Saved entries
---------------

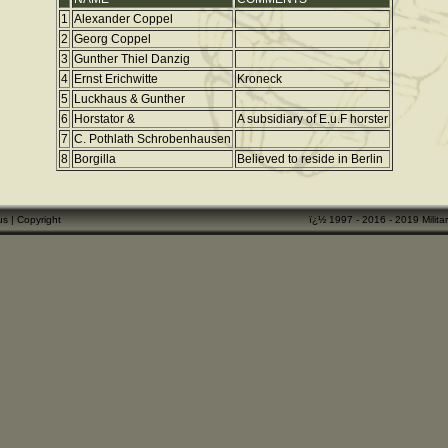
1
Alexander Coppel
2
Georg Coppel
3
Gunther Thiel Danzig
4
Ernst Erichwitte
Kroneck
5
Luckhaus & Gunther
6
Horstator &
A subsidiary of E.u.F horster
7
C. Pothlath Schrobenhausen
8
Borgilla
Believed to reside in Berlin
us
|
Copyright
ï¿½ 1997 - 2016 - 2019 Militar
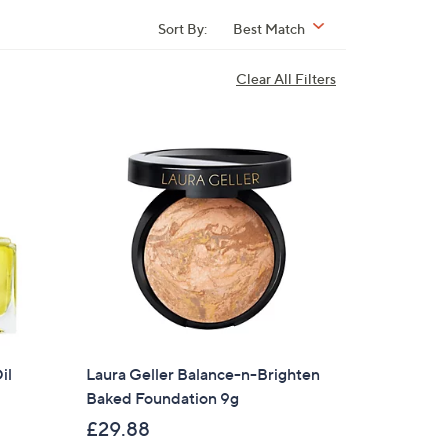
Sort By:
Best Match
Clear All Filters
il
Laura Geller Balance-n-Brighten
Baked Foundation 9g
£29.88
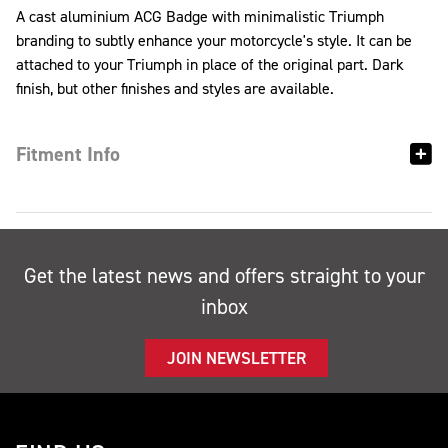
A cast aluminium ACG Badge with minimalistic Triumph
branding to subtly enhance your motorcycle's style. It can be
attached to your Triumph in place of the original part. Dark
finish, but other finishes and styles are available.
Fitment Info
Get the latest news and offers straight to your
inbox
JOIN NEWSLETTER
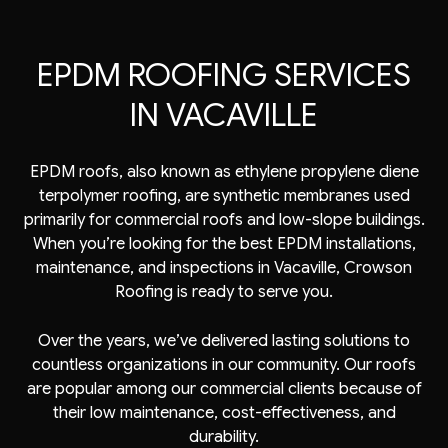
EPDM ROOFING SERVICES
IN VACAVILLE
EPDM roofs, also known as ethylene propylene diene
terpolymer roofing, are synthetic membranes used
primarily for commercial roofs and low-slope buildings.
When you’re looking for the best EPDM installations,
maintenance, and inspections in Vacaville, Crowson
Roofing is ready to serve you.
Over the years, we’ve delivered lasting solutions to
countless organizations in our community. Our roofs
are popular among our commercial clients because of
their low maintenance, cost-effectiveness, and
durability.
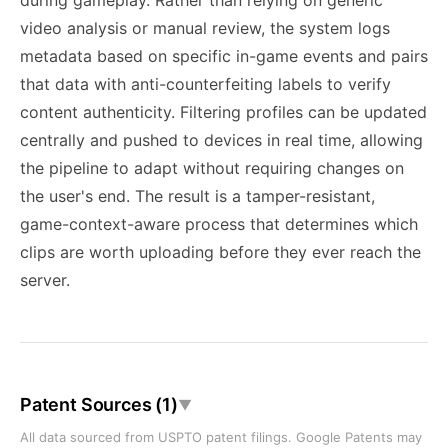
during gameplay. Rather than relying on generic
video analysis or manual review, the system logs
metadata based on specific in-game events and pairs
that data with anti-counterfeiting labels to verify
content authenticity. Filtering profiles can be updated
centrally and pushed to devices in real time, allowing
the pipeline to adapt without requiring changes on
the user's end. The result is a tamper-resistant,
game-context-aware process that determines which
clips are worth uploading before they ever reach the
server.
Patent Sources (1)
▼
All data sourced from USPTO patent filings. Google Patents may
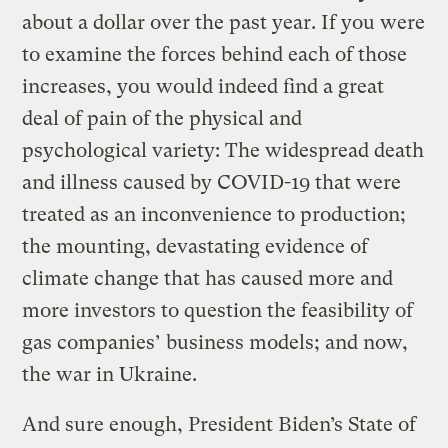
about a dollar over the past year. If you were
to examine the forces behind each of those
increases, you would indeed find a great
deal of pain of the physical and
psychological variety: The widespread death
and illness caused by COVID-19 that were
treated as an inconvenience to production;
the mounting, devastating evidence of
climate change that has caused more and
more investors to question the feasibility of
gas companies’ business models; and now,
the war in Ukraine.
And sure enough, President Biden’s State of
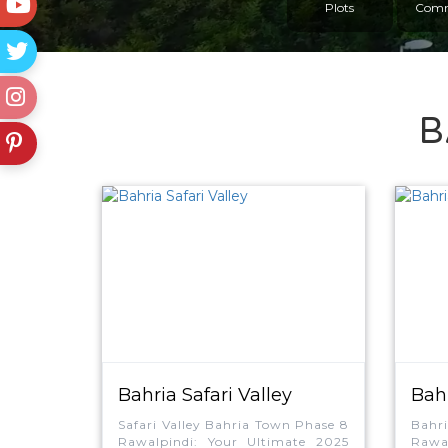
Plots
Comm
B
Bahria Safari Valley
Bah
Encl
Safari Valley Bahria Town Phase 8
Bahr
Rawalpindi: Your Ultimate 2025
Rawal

---------------

### ASSIGNED TASK
An exact copy of the records is required. Pictures do not belong in it.

### WRITTEN RESPONSE
1
Alexander Coppel
2
Georg Coppel
3
Gunther Thiel Danzig
4
Ernst Erichwitte
Kroneck
5
Luckhaus & Gunther
6
Horstator &
A subsidiary of E.u.F horster
7
C. Pothlath Schrobenhausen
8
Borgilla
Believed to reside in Berlin
us
|
Copyright
ï¿½ 1997 - 2016 - 2019 Militar
Sort By:
Best Match
Clear All Filters
il
Laura Geller Balance-n-Brighten
Baked Foundation 9g
£29.88
A cast aluminium ACG Badge with minimalistic Triumph
branding to subtly enhance your motorcycle's style. It can be
attached to your Triumph in place of the original part. Dark
finish, but other finishes and styles are available.
Fitment Info
Get the latest news and offers straight to your
inbox
JOIN NEWSLETTER
EPDM ROOFING SERVICES
IN VACAVILLE
EPDM roofs, also known as ethylene propylene diene
terpolymer roofing, are synthetic membranes used
primarily for commercial roofs and low-slope buildings.
When you’re looking for the best EPDM installations,
maintenance, and inspections in Vacaville, Crowson
Roofing is ready to serve you.
Over the years, we’ve delivered lasting solutions to
countless organizations in our community. Our roofs
are popular among our commercial clients because of
their low maintenance, cost-effectiveness, and
durability.
during gameplay. Rather than relying on generic
video analysis or manual review, the system logs
metadata based on specific in-game events and pairs
that data with anti-counterfeiting labels to verify
content authenticity. Filtering profiles can be updated
centrally and pushed to devices in real time, allowing
the pipeline to adapt without requiring changes on
the user's end. The result is a tamper-resistant,
game-context-aware process that determines which
clips are worth uploading before they ever reach the
server.
Patent Sources (1)
▼
All data sourced from USPTO patent filings. Google Patents may
about a dollar over the past year. If you were
to examine the forces behind each of those
increases, you would indeed find a great
deal of pain of the physical and
psychological variety: The widespread death
and illness caused by COVID-19 that were
treated as an inconvenience to production;
the mounting, devastating evidence of
climate change that has caused more and
more investors to question the feasibility of
gas companies’ business models; and now,
the war in Ukraine.
And sure enough, President Biden’s State of
Plots
Comm
B
Bahria Safari Valley
Bah
Encl
Safari Valley Bahria Town Phase 8
Bahr
Rawalpindi: Your Ultimate 2025
Rawal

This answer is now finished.